Aim of the task: Lay out the text lines from all of the entries below as one numbered list. Skip blank lines and leave the pictures out of your answer.
· · · · ·
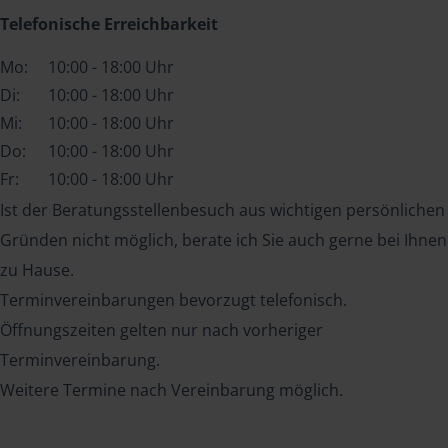
Telefonische Erreichbarkeit
Mo:
10:00 - 18:00 Uhr
Di:
10:00 - 18:00 Uhr
Mi:
10:00 - 18:00 Uhr
Do:
10:00 - 18:00 Uhr
Fr:
10:00 - 18:00 Uhr
Ist der Beratungsstellenbesuch aus wichtigen persönlichen
Gründen nicht möglich, berate ich Sie auch gerne bei Ihnen
zu Hause.
Terminvereinbarungen bevorzugt telefonisch.
Öffnungszeiten gelten nur nach vorheriger
Terminvereinbarung.
Weitere Termine nach Vereinbarung möglich.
· · · · ·
Your solution:
1. Telefonische Erreichbarkeit
2. Mo:
3. 10:00 - 18:00 Uhr
4. Di:
5. 10:00 - 18:00 Uhr
6. Mi:
7. 10:00 - 18:00 Uhr
8. Do:
9. 10:00 - 18:00 Uhr
10. Fr:
11. 10:00 - 18:00 Uhr
12. Ist der Beratungsstellenbesuch aus wichtigen persönlichen
13. Gründen nicht möglich, berate ich Sie auch gerne bei Ihnen
14. zu Hause.
15. Terminvereinbarungen bevorzugt telefonisch.
16. Öffnungszeiten gelten nur nach vorheriger
17. Terminvereinbarung.
18. Weitere Termine nach Vereinbarung möglich.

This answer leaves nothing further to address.